## Aim of the exercise
In the rows below, switch every "common name" to "vernacular name" and leave everything else as it is.

[Start of Records for the exercise]

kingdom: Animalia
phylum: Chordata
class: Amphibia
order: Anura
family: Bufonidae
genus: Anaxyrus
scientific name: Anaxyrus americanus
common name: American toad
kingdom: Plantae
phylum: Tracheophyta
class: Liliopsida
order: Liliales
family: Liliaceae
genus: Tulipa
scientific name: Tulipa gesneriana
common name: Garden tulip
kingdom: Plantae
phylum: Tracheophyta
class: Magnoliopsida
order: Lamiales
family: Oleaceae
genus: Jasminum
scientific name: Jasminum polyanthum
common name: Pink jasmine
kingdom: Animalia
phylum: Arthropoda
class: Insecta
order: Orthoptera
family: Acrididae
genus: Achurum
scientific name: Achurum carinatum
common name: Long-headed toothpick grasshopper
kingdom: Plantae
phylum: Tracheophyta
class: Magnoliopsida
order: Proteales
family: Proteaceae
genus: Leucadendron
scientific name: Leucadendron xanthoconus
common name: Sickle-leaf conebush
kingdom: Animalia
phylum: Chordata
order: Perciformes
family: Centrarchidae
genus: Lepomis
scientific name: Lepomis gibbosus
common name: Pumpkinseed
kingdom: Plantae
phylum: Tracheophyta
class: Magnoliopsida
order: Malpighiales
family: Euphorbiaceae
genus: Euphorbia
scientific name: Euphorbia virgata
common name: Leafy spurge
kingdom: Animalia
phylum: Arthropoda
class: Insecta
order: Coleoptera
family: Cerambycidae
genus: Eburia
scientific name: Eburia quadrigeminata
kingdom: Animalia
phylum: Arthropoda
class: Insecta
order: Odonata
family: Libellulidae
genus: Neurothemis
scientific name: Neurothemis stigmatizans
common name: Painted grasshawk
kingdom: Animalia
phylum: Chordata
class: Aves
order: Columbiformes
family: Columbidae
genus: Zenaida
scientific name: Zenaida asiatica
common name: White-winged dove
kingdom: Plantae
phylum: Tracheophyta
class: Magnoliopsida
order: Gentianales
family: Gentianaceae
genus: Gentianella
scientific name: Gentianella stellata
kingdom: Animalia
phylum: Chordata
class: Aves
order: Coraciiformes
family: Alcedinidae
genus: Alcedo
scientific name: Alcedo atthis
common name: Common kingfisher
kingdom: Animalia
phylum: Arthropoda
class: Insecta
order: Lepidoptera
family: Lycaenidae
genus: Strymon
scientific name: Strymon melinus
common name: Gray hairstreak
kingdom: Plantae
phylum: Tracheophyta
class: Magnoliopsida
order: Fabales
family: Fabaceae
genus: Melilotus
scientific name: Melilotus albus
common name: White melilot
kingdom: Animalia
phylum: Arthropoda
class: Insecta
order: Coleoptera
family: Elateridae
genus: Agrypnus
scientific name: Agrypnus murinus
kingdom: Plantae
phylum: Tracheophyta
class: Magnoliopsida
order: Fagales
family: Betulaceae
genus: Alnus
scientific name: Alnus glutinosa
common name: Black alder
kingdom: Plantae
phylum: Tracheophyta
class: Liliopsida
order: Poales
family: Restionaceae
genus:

[End of Records for the exercise]

## The reply
kingdom: Animalia
phylum: Chordata
class: Amphibia
order: Anura
family: Bufonidae
genus: Anaxyrus
scientific name: Anaxyrus americanus
vernacular name: American toad
kingdom: Plantae
phylum: Tracheophyta
class: Liliopsida
order: Liliales
family: Liliaceae
genus: Tulipa
scientific name: Tulipa gesneriana
vernacular name: Garden tulip
kingdom: Plantae
phylum: Tracheophyta
class: Magnoliopsida
order: Lamiales
family: Oleaceae
genus: Jasminum
scientific name: Jasminum polyanthum
vernacular name: Pink jasmine
kingdom: Animalia
phylum: Arthropoda
class: Insecta
order: Orthoptera
family: Acrididae
genus: Achurum
scientific name: Achurum carinatum
vernacular name: Long-headed toothpick grasshopper
kingdom: Plantae
phylum: Tracheophyta
class: Magnoliopsida
order: Proteales
family: Proteaceae
genus: Leucadendron
scientific name: Leucadendron xanthoconus
vernacular name: Sickle-leaf conebush
kingdom: Animalia
phylum: Chordata
order: Perciformes
family: Centrarchidae
genus: Lepomis
scientific name: Lepomis gibbosus
vernacular name: Pumpkinseed
kingdom: Plantae
phylum: Tracheophyta
class: Magnoliopsida
order: Malpighiales
family: Euphorbiaceae
genus: Euphorbia
scientific name: Euphorbia virgata
vernacular name: Leafy spurge
kingdom: Animalia
phylum: Arthropoda
class: Insecta
order: Coleoptera
family: Cerambycidae
genus: Eburia
scientific name: Eburia quadrigeminata
kingdom: Animalia
phylum: Arthropoda
class: Insecta
order: Odonata
family: Libellulidae
genus: Neurothemis
scientific name: Neurothemis stigmatizans
vernacular name: Painted grasshawk
kingdom: Animalia
phylum: Chordata
class: Aves
order: Columbiformes
family: Columbidae
genus: Zenaida
scientific name: Zenaida asiatica
vernacular name: White-winged dove
kingdom: Plantae
phylum: Tracheophyta
class: Magnoliopsida
order: Gentianales
family: Gentianaceae
genus: Gentianella
scientific name: Gentianella stellata
kingdom: Animalia
phylum: Chordata
class: Aves
order: Coraciiformes
family: Alcedinidae
genus: Alcedo
scientific name: Alcedo atthis
vernacular name: Common kingfisher
kingdom: Animalia
phylum: Arthropoda
class: Insecta
order: Lepidoptera
family: Lycaenidae
genus: Strymon
scientific name: Strymon melinus
vernacular name: Gray hairstreak
kingdom: Plantae
phylum: Tracheophyta
class: Magnoliopsida
order: Fabales
family: Fabaceae
genus: Melilotus
scientific name: Melilotus albus
vernacular name: White melilot
kingdom: Animalia
phylum: Arthropoda
class: Insecta
order: Coleoptera
family: Elateridae
genus: Agrypnus
scientific name: Agrypnus murinus
kingdom: Plantae
phylum: Tracheophyta
class: Magnoliopsida
order: Fagales
family: Betulaceae
genus: Alnus
scientific name: Alnus glutinosa
vernacular name: Black alder
kingdom: Plantae
phylum: Tracheophyta
class: Liliopsida
order: Poales
family: Restionaceae
genus:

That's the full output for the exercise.